O CSJT deverá informar o andamento do grupo de trabalho criado em maio de 2025 e apresentar estudos sobre o impacto financeiro da medida. O sindicato alega que a falta de regulamentação fere o princípio da isonomia em relação à Justiça Federal.
O adicional de penosidade equivale a 20% do vencimento básico dos servidores. O benefício é destinado a profissionais que atuam em zonas de fronteira ou em localidades com condições de vida consideradas inóspitas, comuns em diversas regiões da Amazônia.

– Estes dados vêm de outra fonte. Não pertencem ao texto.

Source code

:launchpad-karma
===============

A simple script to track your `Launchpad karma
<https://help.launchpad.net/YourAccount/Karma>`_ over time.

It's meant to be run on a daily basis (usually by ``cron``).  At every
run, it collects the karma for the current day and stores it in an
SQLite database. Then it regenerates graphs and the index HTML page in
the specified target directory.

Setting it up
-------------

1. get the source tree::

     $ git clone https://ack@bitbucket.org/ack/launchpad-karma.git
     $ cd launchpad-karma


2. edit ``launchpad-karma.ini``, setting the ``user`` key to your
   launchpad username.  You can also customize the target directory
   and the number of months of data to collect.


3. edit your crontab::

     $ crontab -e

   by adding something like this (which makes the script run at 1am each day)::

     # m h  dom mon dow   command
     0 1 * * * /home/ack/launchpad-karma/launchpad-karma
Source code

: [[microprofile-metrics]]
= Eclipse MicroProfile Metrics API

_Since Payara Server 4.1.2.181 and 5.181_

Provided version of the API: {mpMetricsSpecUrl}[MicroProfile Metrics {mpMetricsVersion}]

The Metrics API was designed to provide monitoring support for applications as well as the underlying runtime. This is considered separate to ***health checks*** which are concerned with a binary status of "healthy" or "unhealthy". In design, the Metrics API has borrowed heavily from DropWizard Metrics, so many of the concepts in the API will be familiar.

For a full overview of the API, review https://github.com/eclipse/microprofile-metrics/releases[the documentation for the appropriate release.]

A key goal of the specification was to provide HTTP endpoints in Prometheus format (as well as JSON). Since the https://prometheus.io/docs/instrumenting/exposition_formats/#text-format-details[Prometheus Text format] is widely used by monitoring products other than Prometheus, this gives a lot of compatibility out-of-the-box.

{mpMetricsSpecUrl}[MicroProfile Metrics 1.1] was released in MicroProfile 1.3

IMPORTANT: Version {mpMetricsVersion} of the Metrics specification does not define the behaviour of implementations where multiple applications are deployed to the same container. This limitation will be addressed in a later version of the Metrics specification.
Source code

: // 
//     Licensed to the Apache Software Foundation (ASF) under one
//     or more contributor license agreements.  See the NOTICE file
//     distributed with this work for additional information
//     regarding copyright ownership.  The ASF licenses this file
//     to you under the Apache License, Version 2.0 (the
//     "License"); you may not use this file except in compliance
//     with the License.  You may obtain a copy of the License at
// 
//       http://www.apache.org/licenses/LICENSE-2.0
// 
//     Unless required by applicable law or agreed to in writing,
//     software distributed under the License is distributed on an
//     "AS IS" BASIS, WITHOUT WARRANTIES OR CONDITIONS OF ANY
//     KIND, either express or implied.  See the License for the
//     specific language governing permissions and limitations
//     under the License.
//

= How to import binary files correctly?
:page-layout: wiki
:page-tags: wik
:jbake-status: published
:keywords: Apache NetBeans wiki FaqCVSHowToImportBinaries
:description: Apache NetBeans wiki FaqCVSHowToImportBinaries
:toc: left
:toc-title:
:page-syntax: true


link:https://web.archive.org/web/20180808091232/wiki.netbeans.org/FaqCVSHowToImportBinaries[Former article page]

Enquanto a Justiça Federal regulamentou a verba em maio de 2025, com pagamentos iniciados em janeiro de 2026, a Justiça do Trabalho ainda aguarda definições. O SINSJUSTRA argumenta que a necessidade fática dos servidores é idêntica nos dois ramos judiciários.
A diretoria do sindicato celebrou a decisão, destacando o protagonismo de Rondônia e Acre na defesa dos direitos da categoria. A medida é vista como um passo essencial para garantir justiça remuneratória aos servidores que enfrentam dificuldades geográficas no exercício da função.